When I say that most time it’s the most obvious answer, it usually is because people don’t even google the error they are getting before posting a question.

But since you’re smarter than others, you already did that and it didn’t work. So, you put in your question what you’ve tried and what happened when you tried the most obvious solutions.

About photos and markdown

Usually helping people on Discord has led me to see a trend of people that take a photo from their screen, not only that but often from far away (to show the whole screen), blurry (more common than you imagine), and even tilted (to show that one long line from “closer”).

Don’t. Just don’t.

While you can paste a screenshot (because I can think of only a few niche questions that might, perhaps, need an actual photo), always copy and paste code and error codes.

This makes it easier for people to copy and paste them (like, in Google). Not only that, learn your markdown! StackOverflow, Discord, and others accept code blocks (usually between fences of triple ` backticks and with a language to have some code highlighting)

As programmers, we understand code and read code every day. While “old timers” might be okay with a block of text with everything in the same color, syntax highlight will make it far easier for most people to understand your code.

Not only that, images suck in some places, making it hard to read and in turn, help you.

And of course, it makes it easier for those who help to copy in their IDE, play with the code, and find out a solution, which leads to…
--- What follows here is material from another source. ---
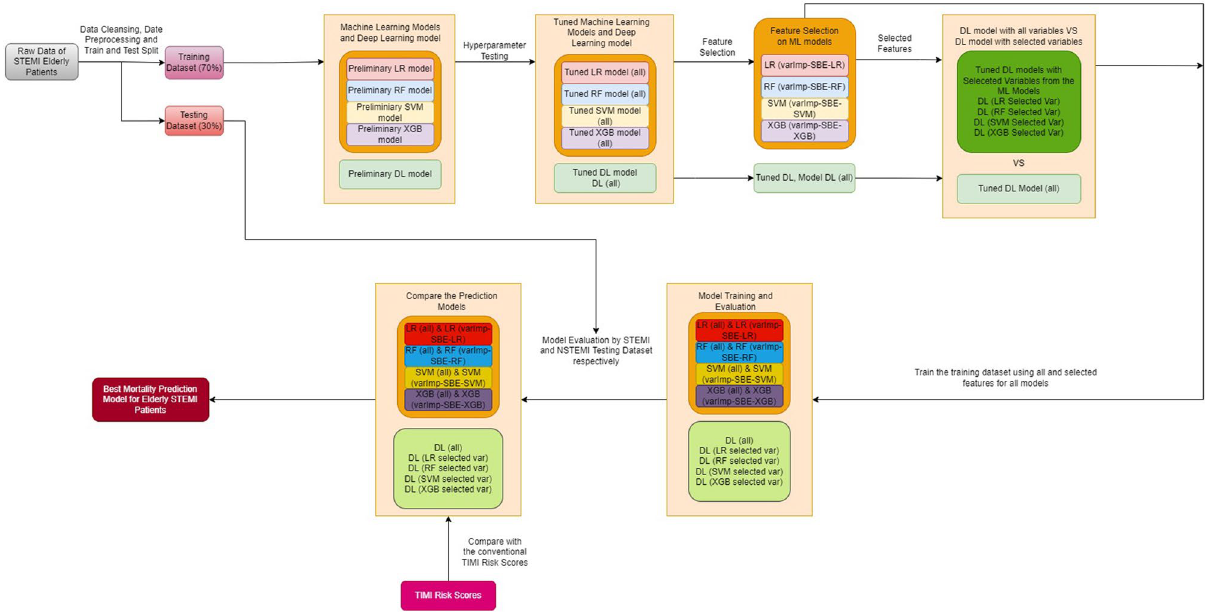
Figure 1. Research workflow and methodology applied in this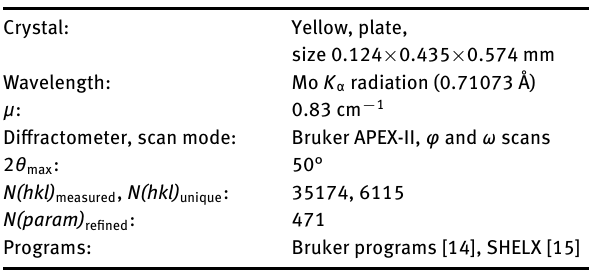
Table 1: Data collection and handling.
The easier you make it for people, the faster and better the response

In the realm of JS/TS, there are a lot of ways to create a reproducible slice of what you’re having a problem with.

For example, with StackBlitz you can have a full IDE running in a browser with only what you need to reproduce the problem. With that, anyone can check and play around until fixes the problem.

Not only that but often when you manage to isolate the problem and reproduce it, then you can end up finding what exactly the problem is and fix yourself (happens a lot!).

However… please don’t just give people your whole application GitHub link with some vague instructions. Again, if you don’t care enough to make people’s lives easier when helping you… then why would they care about helping you?

Someone helped you, now what?

Thank them. And if it was something else or something a little different, put that there. Then, if possible, mark it as “Solved”.

And, please oh please… don’t delete your question! So many times I see afterward a “nvm” with a deleted question that had answers.

This is a douche move even if you figured it all out by yourself. Someone might stumble on the same problem and will see… nothing. Maybe only the exact question they have… but the actual question is deleted and some vague comment about having fixed it themselves.

Please do share and not greedily just take and then close the door behind you. Even if it was “a stupid question”, if someone helped you, then leave it there because I’m certain someone else will have the same problem and question.